No bastó que el profesor asomara su maletín al umbral de la puerta para que Juan e Ismael corrieran a sus bancas. Aún no se acomodaban cuando el profesor pidió las tareas. Las miradas de estos dos pequeños se cruzaron en son de angustia, desespero y luego risa, era como si sus ojos se preguntasen ¨ ¿Hiciste el deber? ¨ y con un rápido movimiento negativo de cabeza notaron que todo estaba perdido, pues aquel profesor no perdonaba una. La irresponsabilidad en no cumplir la tarea era, para su criterio, el más bochornoso y deshonroso acto estudiantil. Las consecuencias de las acciones emprendidas, o mejor dicho no emprendidas, por Juan e Ismael iban desde un reporte a la inspectora, pasando por un cero a su registro y lo que más atemorizaba a los chicos: una llamada a sus papás. Así fue que Juan e Ismael, llevados por el miedo, ejecutaron la más osada hazaña de la historia de los octavos cursos. Pasaban uno a uno, con el cuaderno en mano, en dirección hacia el escritorio de la autoridad. Cercano estaba el turno de Juan. Fue este mismo quien, aprovechándose de su fina voz, lanzó semejantes alaridos, con la cabeza gacha en la banca y su boca apuntando de lleno al pupitre, muy idénticos al de la campana escolar. Tres veces hubo de repetir este sonido, lo que indicaba, en el mejor de los casos, un simulacro ante una catástrofe, o, en el peor de los escenarios, un desastre natural en sí. Ismael, a sabiendas de las artimañas de Juan, en cuanto escuchó el segundo griterío de Juan, se levantó despavorido e incitó acuciosamente a sus compañeros, con el a la cabeza, a romper filas y huir de la clase. Todo resultó a pedir de boca, en menos de treinta segundos estaba toda la básica corriendo alborotada por los pasillos, los profesores confundidos sin saber qué hacer y Juan e Ismael yendo a tropel, riendo y jugando por todo el colegio.

El Da Vinci del pupitre

La silla de Sofía amaneció, misteriosamente, con un enorme dibujo que ella no entendía muy bien: dos círculos ovalados divididos por lo que parecía un gran baguette. Ante la estupefacción de sus amigas y las risitas burlonas de sus compañeros, Sofía decidió dar aviso a su profesor encargado. Al ver y reconocer tan explícita obra de arte en la silla de una de sus alumnas, el profesor, rojo de vergüenza y sin palabras, no tuvo más remedio que suspender la clase, separar a las chicas del salón y quedarse solo con esos inquietos, curiosos pre-pubertos.

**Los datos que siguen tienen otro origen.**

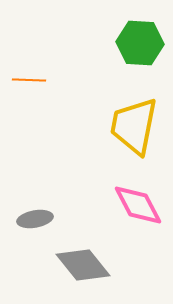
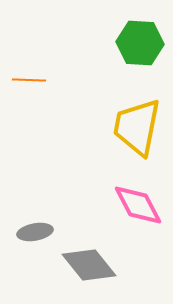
yellow trapezoid: moved 3 px right, 1 px down
gray ellipse: moved 13 px down
gray diamond: moved 6 px right
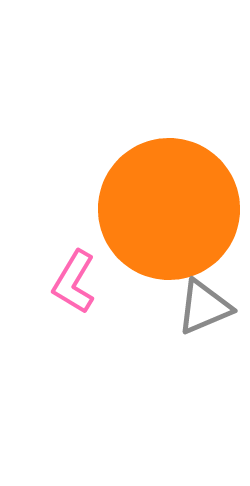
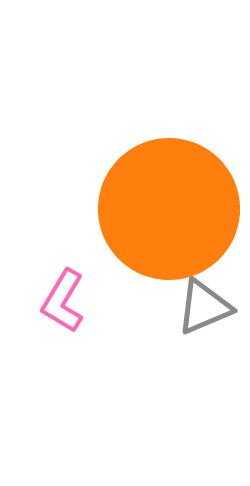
pink L-shape: moved 11 px left, 19 px down
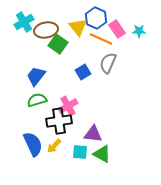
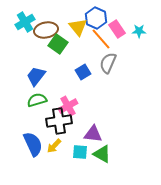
cyan cross: moved 1 px right
orange line: rotated 25 degrees clockwise
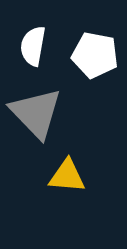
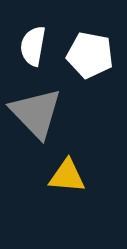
white pentagon: moved 5 px left
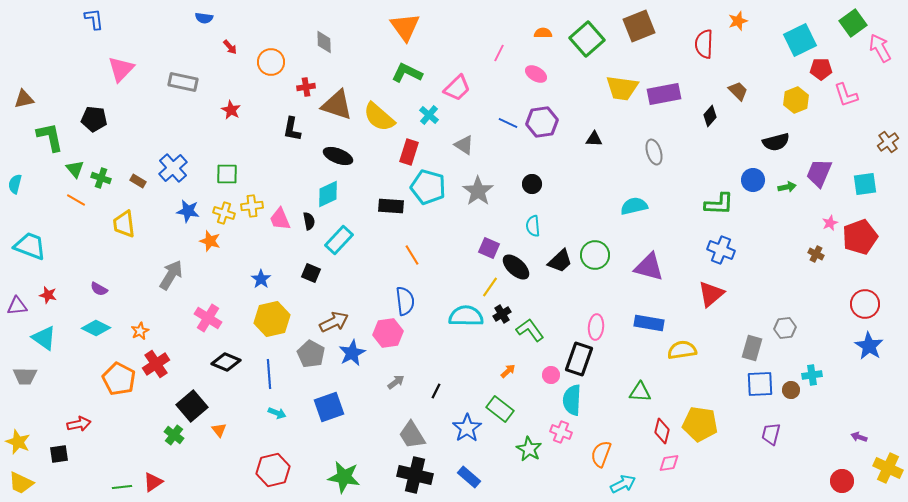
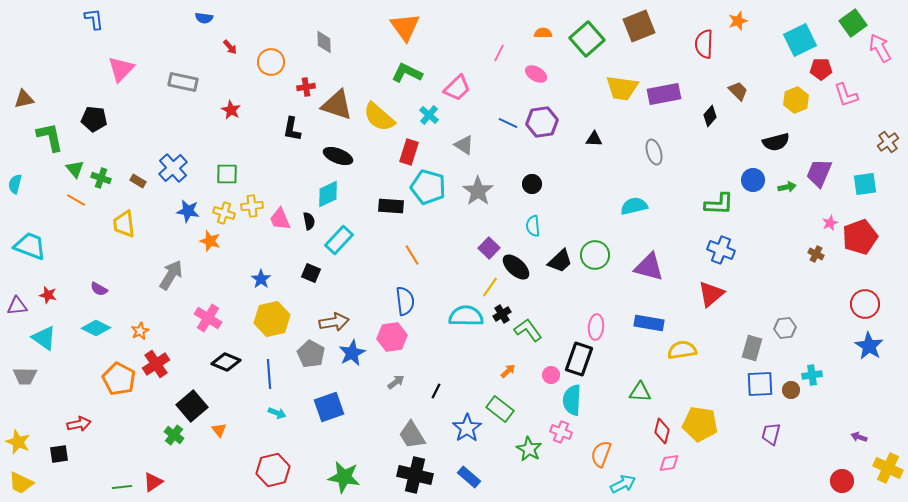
purple square at (489, 248): rotated 20 degrees clockwise
brown arrow at (334, 322): rotated 16 degrees clockwise
green L-shape at (530, 330): moved 2 px left
pink hexagon at (388, 333): moved 4 px right, 4 px down
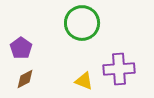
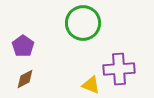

Ya solo entre varones nadie se atribuyó la famosa pintura; el autor, pese a todas las amenazas individuales y colectivas, prefería mantener el anonimato y dejar que su arte, tal cual las pinturas rupestres -tema recién abordado en clase- se le atribuya al hombre y no a la mujer. ¨ ¿Por qué los hombres dibujan penes de todos los colores y tamaños? ¨, cavilaba atónito el profesor a la par que veía en los ojos de sus alumnos su vivo reflejo, pues él, en su lejana adolescencia, luego de una clase de Arte, hubo de ganarse el apodo de ¨El Da Vinci del pupitre¨.